The indictment, therefore, cannot be supported upon the footing of the statute. It is certainly a most unfortunate omission in our laws; but I am afraid it is not the only class of cases, in which legislation in detail has unintentionally clogged the administration of justice. But although the indictment cannot be supported on the statute, it may be, nevertheless, good at common law: and if so, the conclusion against the form of the statute will not vitiate it. 2 Hawk. P. C. 251, § 115; 4 Term R. 202; 5 Term R. 162; 1 Saund. 135, note 3; Com. Dig. “Indictment,” G, 6. We are, however, precluded from considering this question as at common law, because the supreme court have held that this court has no common law jurisdiction over offences. I am bound to acquiesce in that decision, though I have never been able to satisfy my judgment of its accuracy.
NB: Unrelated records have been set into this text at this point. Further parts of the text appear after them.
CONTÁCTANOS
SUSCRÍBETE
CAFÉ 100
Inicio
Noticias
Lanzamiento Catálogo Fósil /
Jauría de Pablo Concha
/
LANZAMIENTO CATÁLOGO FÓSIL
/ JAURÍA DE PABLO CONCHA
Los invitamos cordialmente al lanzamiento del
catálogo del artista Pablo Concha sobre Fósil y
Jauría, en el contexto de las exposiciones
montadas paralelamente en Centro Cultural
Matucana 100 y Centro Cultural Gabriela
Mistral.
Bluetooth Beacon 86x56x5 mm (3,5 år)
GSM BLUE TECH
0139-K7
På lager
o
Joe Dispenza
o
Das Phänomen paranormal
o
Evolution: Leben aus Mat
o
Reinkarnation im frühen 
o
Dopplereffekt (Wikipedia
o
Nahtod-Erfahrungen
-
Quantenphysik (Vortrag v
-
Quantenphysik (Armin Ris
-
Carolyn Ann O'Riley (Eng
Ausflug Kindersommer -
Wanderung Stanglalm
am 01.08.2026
Had the point been fully argued, instead of passing subsilentio, I should have felt a greater satisfaction in the decision. It is however, to be considered as settled, unless that high tribunal should hereafter choose to review the question in a more deliberate argument. I should not regret it, however, if a division of the court is made on either point, because it will bring the questions solemnly before the court of the last resort.

DAVIS, District Judge, did not concur in this opinion, with a view to a solemn decision in the supreme court, and therefore the cause was certified to the supreme court, as upon a division of the court.